Your genes may play a big role in the results you see from exercise, according to a new study from Anglia Ruskin University. The researchers say certain genes have a "significant role" in how one's body responds to exercise, including results that revolve around cardiovascular fitness, muscle strength, and anaerobic power.

The new study involved more than 3,000 adults ages 18 to 55 who didn't have a history of exercise training. The researchers examined the role one's genes may play in the results from exercise, finding that different results were experienced among the participants despite performing the same exercise program.
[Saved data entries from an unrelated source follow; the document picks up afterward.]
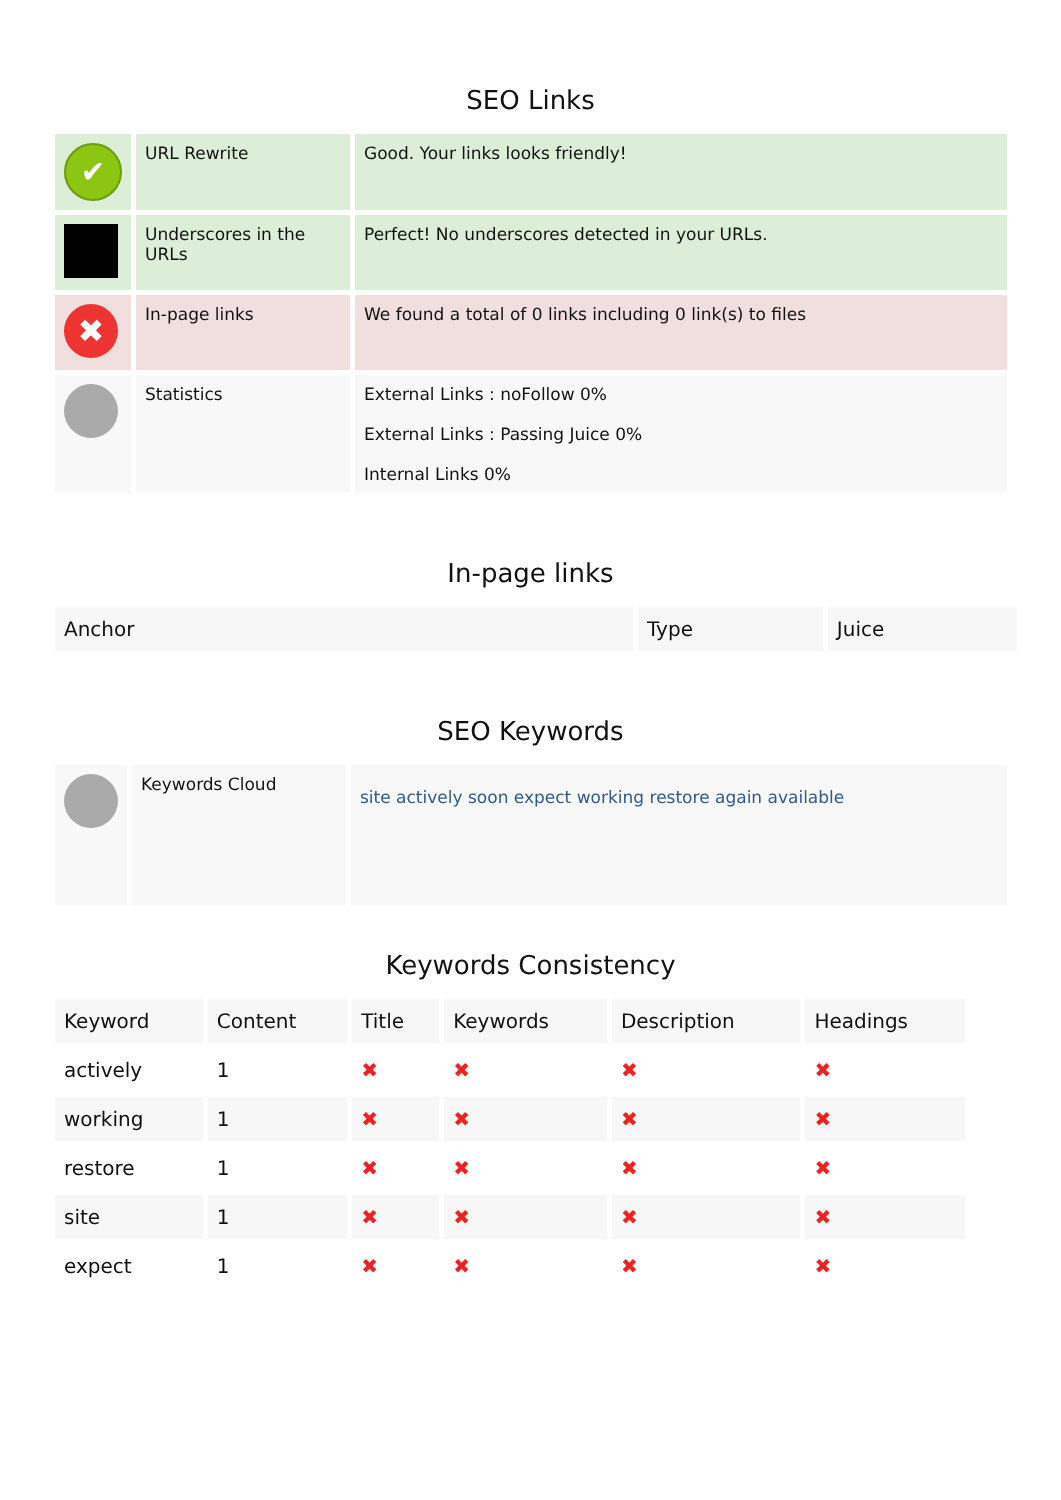SEO Links
| ✔ | URL Rewrite | Good. Your links looks friendly! |
| | Underscores in the URLs | Perfect! No underscores detected in your URLs. |
| ✖ | In-page links | We found a total of 0 links including 0 link(s) to files |
| | Statistics | External Links : noFollow 0% External Links : Passing Juice 0% Internal Links 0% |
In-page links
| Anchor | Type | Juice |
| --- | --- | --- |
SEO Keywords
| | Keywords Cloud | site actively soon expect working restore again available |
Keywords Consistency
| Keyword | Content | Title | Keywords | Description | Headings |
| --- | --- | --- | --- | --- | --- |
| actively | 1 | ✖ | ✖ | ✖ | ✖ |
| working | 1 | ✖ | ✖ | ✖ | ✖ |
| restore | 1 | ✖ | ✖ | ✖ | ✖ |
| site | 1 | ✖ | ✖ | ✖ | ✖ |
| expect | 1 | ✖ | ✖ | ✖ | ✖ |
The data on participants and exercise was pulled from 24 different existing studies, ultimately shedding like on the role genes may play in different exercise results. For example, one's genetics are behind 72-percent of variation when it comes to muscle strength results from exercise.

When it comes to cardiovascular fitness, meanwhile, genetic variants were found to drive 44-percent of the exercise result differences between people. Finally, genes had influence over 10-percent of the anaerobic power improvements observed in people participating in the same exercise.

Of course, genes didn't entirely influence the exercise results, with other factors including things like proper recovery, diet, nutrition, and whether injuries were experienced. When it comes to genetics, however, the study found 13 genes and their related alleles that influence how the body reacts to exercise and the improvements reaped as a result.